Mauritania

December 22, 2015

The Port de Peche (fishing port) by Nouakchott, Mauritania.

British Foreign Office's map of dangerous Mauritania
Along with the always nervous US State Dept. even the braver British Foreign Office says to stay away from this impoverished, semi-Arab, west African country with its porous western Sahara and Sahal borders that allow nefarious groups to operate.

I confined my travels to the allegedly less dangerous Nouakchott area. I believe my greater risk may have been all the reckless driving, rather than a targeted attack or occasional kidnapping.

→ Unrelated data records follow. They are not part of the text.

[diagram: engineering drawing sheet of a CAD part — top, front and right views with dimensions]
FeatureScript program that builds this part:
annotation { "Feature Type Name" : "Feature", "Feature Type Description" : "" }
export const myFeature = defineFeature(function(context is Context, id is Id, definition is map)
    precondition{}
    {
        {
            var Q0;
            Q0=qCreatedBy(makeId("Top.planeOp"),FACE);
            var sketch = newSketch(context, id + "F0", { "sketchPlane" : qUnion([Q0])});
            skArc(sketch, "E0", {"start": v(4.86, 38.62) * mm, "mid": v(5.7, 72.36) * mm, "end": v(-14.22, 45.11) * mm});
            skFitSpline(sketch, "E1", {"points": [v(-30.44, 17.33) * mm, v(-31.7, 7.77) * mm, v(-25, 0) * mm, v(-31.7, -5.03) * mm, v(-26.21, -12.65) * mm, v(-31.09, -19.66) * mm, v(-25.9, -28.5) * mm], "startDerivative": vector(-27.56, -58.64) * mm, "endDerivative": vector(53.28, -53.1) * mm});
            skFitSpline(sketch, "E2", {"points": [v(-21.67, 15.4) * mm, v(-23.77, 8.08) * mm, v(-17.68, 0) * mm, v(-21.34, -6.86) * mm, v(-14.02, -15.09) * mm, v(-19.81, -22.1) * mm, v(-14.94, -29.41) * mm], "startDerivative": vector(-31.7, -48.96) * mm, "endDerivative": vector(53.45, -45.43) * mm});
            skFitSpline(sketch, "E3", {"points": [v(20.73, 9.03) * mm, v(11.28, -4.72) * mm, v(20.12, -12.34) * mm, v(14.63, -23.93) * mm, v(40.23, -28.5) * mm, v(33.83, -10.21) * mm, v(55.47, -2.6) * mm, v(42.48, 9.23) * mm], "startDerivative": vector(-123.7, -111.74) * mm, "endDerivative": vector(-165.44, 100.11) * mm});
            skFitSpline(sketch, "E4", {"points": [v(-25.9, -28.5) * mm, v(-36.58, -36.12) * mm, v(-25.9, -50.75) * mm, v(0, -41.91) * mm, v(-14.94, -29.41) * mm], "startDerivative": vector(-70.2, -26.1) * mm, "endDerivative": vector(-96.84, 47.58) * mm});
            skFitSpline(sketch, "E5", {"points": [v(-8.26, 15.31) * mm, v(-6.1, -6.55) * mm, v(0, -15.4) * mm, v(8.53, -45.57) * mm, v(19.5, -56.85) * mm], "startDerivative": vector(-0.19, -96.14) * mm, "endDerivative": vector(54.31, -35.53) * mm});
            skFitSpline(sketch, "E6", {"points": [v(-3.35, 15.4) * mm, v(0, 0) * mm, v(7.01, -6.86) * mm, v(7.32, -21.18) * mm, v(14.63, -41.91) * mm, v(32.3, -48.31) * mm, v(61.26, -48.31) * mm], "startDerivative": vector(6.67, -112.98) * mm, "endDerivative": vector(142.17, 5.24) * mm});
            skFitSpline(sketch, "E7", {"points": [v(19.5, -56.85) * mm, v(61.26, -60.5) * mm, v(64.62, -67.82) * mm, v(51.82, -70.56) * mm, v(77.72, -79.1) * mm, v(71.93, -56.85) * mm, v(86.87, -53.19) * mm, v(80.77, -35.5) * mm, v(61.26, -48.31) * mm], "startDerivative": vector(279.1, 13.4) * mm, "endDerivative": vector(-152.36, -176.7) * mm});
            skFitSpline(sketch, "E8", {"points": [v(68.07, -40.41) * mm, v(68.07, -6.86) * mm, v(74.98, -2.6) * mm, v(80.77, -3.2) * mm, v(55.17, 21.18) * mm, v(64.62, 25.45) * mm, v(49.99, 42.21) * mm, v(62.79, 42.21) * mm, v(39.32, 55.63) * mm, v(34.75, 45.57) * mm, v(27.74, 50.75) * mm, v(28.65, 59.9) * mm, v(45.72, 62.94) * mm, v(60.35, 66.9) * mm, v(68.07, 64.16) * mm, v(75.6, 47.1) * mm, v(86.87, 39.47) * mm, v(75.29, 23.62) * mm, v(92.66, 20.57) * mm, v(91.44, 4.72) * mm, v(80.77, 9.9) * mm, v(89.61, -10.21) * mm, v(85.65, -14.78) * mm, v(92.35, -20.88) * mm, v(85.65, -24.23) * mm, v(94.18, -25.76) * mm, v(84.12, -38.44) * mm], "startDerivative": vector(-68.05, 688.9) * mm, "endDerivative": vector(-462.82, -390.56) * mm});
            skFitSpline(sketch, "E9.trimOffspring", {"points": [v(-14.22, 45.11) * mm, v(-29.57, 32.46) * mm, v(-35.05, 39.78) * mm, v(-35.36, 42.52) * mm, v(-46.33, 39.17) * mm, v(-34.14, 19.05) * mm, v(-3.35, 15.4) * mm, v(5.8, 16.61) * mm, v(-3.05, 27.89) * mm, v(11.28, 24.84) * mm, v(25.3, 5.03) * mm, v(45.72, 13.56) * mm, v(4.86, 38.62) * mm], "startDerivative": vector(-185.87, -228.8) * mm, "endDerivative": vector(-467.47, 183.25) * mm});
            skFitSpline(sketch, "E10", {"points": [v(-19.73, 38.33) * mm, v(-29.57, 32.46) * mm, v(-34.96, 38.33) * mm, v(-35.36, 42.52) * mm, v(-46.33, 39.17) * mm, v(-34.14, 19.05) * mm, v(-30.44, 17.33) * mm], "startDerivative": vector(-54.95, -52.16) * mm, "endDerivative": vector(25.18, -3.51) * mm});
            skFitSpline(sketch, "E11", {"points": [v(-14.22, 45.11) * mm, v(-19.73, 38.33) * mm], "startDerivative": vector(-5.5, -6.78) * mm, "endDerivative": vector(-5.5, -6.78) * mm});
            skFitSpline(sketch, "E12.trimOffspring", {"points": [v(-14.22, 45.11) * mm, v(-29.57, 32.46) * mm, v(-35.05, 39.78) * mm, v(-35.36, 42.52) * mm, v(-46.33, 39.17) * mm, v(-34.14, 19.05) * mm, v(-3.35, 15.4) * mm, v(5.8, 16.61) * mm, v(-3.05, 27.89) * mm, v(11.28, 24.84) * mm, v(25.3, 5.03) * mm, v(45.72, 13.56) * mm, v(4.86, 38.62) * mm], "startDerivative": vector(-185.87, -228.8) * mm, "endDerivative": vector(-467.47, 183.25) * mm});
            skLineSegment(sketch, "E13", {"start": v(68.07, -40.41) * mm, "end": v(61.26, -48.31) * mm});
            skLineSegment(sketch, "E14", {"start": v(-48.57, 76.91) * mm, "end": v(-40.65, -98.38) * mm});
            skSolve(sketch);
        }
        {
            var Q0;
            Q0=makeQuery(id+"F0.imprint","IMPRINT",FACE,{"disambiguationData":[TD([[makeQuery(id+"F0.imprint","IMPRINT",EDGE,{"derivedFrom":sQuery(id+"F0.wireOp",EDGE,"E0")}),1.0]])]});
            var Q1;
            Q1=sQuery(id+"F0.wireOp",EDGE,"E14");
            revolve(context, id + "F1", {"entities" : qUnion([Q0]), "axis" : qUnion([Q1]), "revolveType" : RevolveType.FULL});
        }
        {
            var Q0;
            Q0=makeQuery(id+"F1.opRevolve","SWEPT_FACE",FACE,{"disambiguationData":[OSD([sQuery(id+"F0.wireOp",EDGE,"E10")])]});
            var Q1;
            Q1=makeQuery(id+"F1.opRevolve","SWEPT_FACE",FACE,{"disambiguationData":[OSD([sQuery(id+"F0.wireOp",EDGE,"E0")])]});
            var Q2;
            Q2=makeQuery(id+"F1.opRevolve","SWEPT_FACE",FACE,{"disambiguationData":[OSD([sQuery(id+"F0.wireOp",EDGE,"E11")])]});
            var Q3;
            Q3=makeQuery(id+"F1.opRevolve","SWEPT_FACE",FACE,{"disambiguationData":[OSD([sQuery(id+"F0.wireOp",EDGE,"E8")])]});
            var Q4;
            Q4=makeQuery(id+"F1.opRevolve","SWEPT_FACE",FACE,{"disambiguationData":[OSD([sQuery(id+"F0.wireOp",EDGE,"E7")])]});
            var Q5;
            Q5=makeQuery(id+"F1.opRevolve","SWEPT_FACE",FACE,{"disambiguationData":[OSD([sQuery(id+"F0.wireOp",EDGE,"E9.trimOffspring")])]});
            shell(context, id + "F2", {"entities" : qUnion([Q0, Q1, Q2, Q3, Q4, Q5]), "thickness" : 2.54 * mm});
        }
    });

Online you will see estimates that between 4% and 20% of Mauritania's population live in slavery, the highest proportion of any country in the world. Slavery was not officially abolished until 1981 and anti-slavery activists appear to be subjected to considerable harassment.



The Islamic Republic of Mauritania suffers periodic coups but here is the Parliament building.

A surprisingly large new US embassy complex is under construction. The British do not even have an embassy in Mauritania, although the French are prominent in this former part of French West Africa.

Women often wear a very long, colorful fabric wrapped around the body and then around again to cover the head (but not face). These three are walking past my guide Ali. Mauritanians were not receptive to photography.

Streets were dusty and usually filled with many more cars than in this early morning photo.

The main market (Marche Capitale) was big and, how to put it charitably, not as hygienic or photogenic as such markets often are. A couple of stalls had stacks of men's outer dress ― a loose, flowing, wide-sleeved robe called a boubou, usually white or blue in Mauritania ― and those were the most attractive displays. See photo below.